Yazar: Ayten DİRİER 9 Eylül 1922; 3 yıl, 3 ay, 25 gün süren Kurtuluş Savaşı’nın sona erdiği gün… Salt İzmir’in değil, bütün Türkiye’nin Kurtuluş günü... Allah o günleri bir daha yaşatmasın ve yurdumuza göz dikenlere de ibretlik bir ders olsun.
XIX. asır sonu ile XX. asır başlarında dağılma sürecine giren Osmanlı İmparatorluğu; Osmanlı-Rus Savaşı (93 harbi, 1877-78), Trablusgarp Savaşı (1911) ve Balkan Savaşlarında (1912-13) büyük çapta toprak yitirse de, stratejik konumu nedeniyle dünyanın sayılı güçlerindendi. Birinci Dünya Savaşı’nda kaybettiği toprakları geri almak için Merkezi İttifak’ın yanında yer alması, İtilaf kuvvetlerini çok kızdırdı.
========================================
Okuma metnine göre Kurtuluş Savaşı ne kadar sürmüştür? Kayıtlar, okuma metninden ayrı bir malzemedir.
========================================
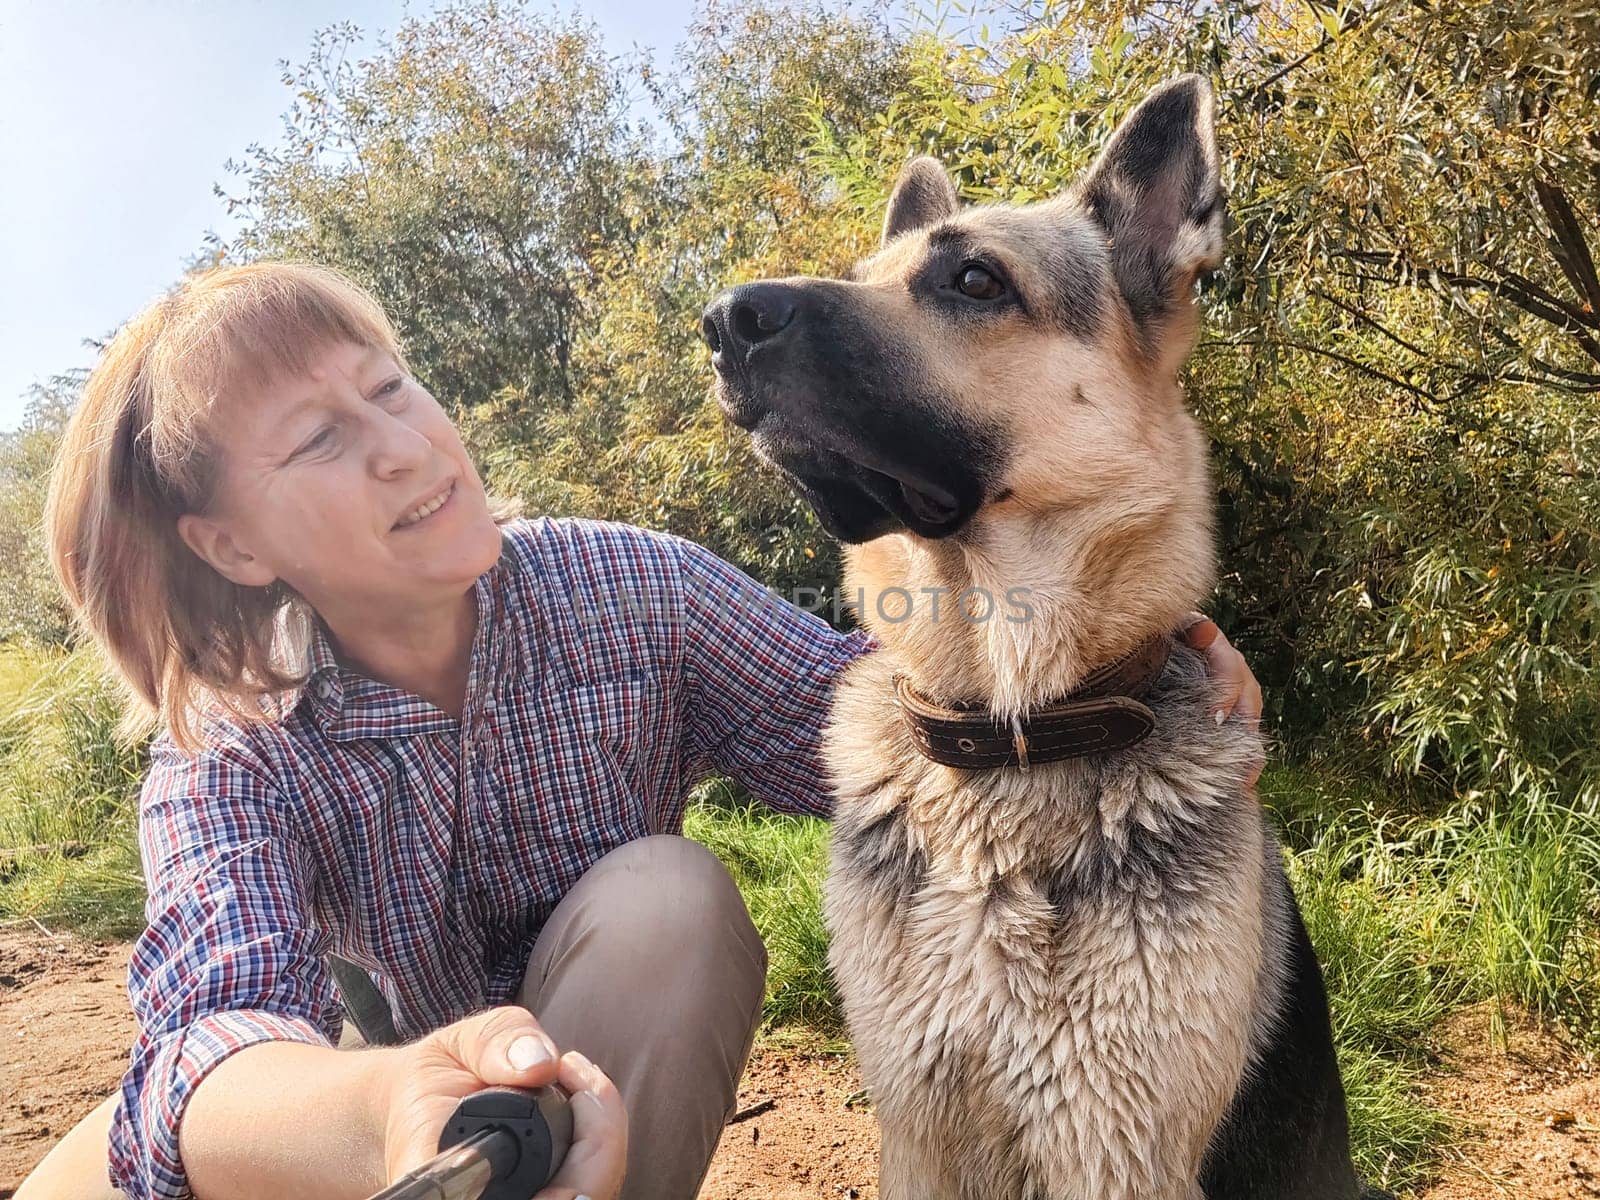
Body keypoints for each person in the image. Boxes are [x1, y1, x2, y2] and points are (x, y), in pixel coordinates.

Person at [16, 262, 1263, 1200]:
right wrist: (393, 1098)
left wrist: (1122, 653)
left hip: (600, 1088)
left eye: (391, 390)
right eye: (322, 439)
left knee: (670, 896)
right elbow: (206, 1037)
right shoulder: (233, 740)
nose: (404, 449)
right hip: (370, 1110)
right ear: (232, 547)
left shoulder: (626, 589)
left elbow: (877, 712)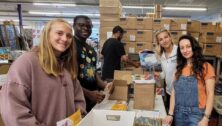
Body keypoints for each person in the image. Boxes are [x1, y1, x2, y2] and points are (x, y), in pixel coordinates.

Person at [0, 19, 86, 126]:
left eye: (69, 36)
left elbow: (78, 97)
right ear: (47, 34)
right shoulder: (26, 63)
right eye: (59, 33)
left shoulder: (66, 65)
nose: (64, 39)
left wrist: (78, 116)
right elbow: (13, 109)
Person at [164, 35, 215, 126]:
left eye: (188, 46)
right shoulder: (178, 68)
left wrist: (206, 118)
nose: (185, 50)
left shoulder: (206, 67)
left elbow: (210, 93)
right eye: (182, 48)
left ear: (194, 47)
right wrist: (170, 114)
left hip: (197, 115)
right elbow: (174, 91)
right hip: (179, 113)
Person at [73, 15, 111, 112]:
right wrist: (89, 94)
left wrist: (104, 85)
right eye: (81, 25)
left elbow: (93, 72)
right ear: (73, 26)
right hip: (76, 99)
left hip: (93, 97)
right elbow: (68, 79)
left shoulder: (90, 49)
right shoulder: (69, 46)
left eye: (89, 26)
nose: (85, 28)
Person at [155, 28, 178, 110]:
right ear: (159, 43)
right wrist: (158, 75)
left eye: (166, 37)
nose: (164, 41)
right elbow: (164, 75)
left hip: (181, 93)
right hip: (169, 91)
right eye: (161, 39)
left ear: (170, 37)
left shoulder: (179, 51)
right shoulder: (162, 56)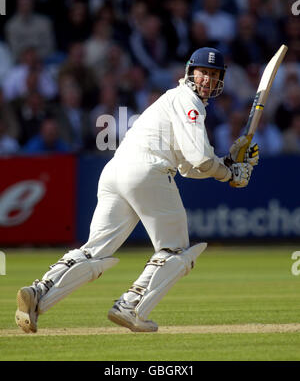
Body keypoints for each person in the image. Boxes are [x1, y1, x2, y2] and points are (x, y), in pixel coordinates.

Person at [15, 47, 259, 334]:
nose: (207, 79)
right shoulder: (190, 102)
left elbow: (188, 166)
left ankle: (38, 292)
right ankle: (131, 305)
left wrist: (225, 167)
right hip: (146, 171)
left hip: (117, 171)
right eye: (203, 72)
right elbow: (200, 160)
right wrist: (230, 172)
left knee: (94, 251)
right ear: (190, 71)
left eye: (213, 74)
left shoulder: (172, 100)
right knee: (176, 250)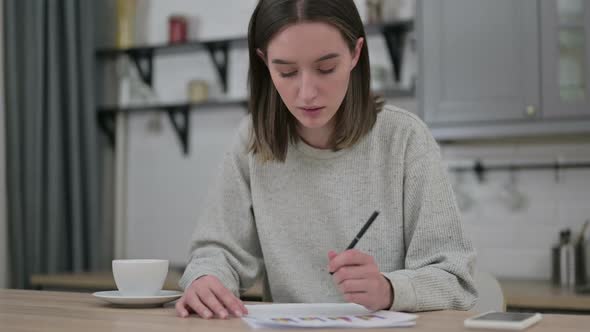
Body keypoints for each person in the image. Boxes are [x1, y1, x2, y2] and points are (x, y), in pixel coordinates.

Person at [176, 0, 477, 319]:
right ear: (265, 63)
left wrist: (389, 289)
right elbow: (216, 253)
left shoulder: (405, 139)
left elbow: (456, 282)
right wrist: (206, 278)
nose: (307, 93)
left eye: (326, 68)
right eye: (287, 71)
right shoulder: (253, 140)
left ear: (355, 54)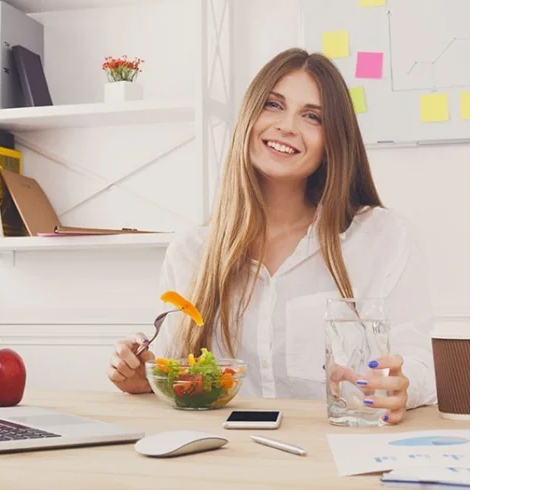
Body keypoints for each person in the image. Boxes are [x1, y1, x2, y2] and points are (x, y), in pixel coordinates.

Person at [106, 48, 437, 425]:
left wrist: (400, 385)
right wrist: (141, 373)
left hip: (337, 457)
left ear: (333, 141)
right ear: (249, 116)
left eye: (311, 116)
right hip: (225, 460)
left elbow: (421, 363)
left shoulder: (382, 238)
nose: (287, 126)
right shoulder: (192, 250)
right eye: (273, 105)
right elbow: (173, 366)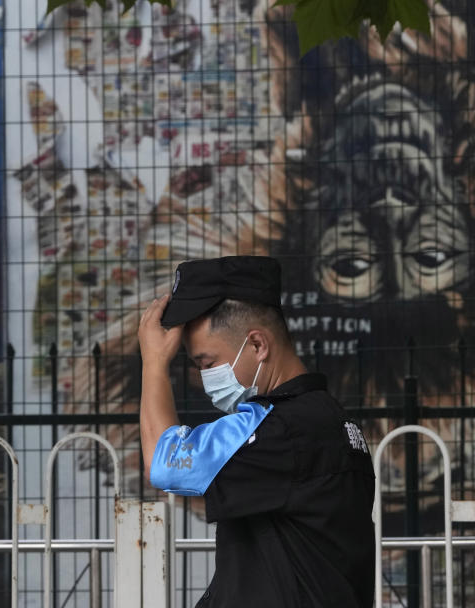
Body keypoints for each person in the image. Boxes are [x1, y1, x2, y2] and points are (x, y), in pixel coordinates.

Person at [137, 255, 376, 608]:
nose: (204, 379)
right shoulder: (328, 420)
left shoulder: (280, 430)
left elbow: (165, 461)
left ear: (258, 345)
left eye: (207, 363)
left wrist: (154, 363)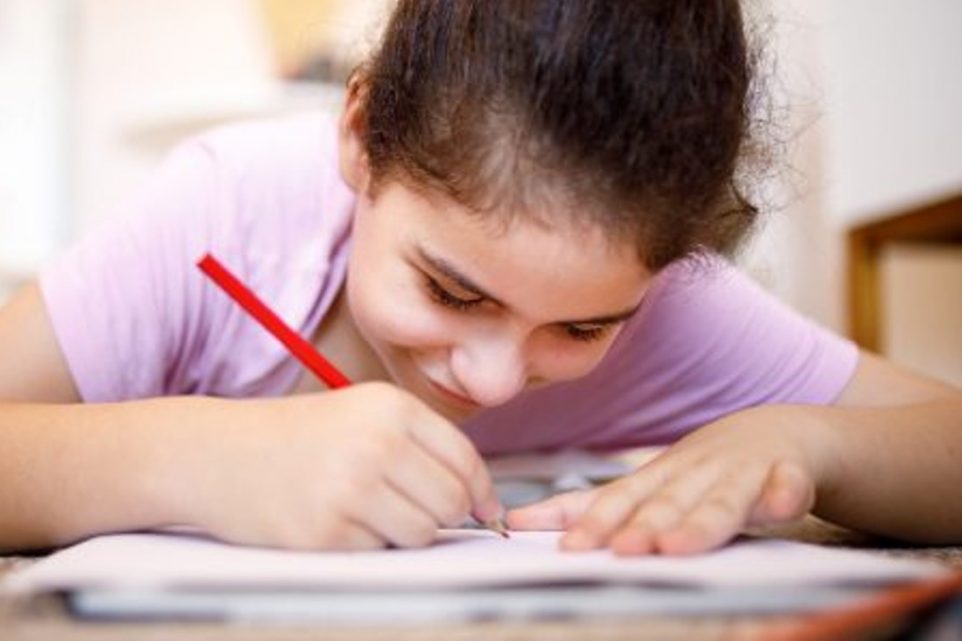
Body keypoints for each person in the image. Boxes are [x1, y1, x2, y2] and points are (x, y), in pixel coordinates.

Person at [0, 0, 959, 557]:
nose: (495, 381)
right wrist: (202, 455)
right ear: (362, 137)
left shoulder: (665, 309)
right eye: (454, 292)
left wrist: (809, 442)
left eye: (582, 329)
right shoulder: (223, 216)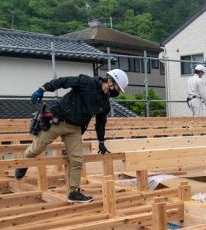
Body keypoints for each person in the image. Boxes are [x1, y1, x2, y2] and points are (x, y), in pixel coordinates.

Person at [16, 68, 128, 203]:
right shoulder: (86, 82)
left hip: (75, 129)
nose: (116, 91)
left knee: (76, 160)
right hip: (57, 121)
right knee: (36, 149)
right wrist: (43, 88)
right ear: (110, 80)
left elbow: (100, 123)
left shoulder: (105, 104)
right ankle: (23, 162)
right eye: (116, 87)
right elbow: (63, 82)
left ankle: (73, 192)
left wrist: (101, 141)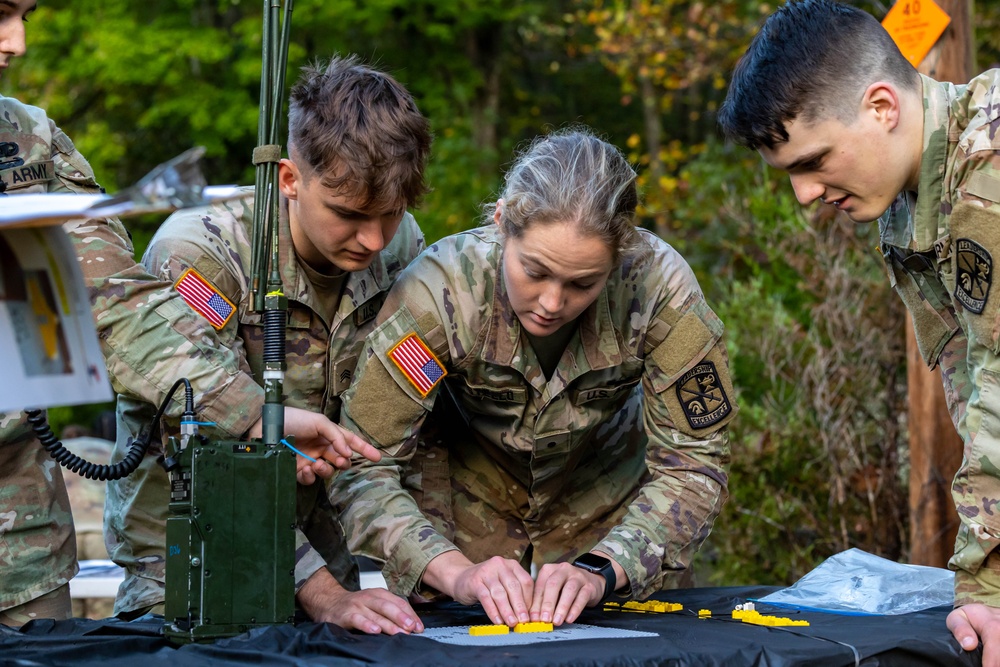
========================================
*Görev sonucu:* 3 yıl, 3 ay, 25 gün sürmüştür.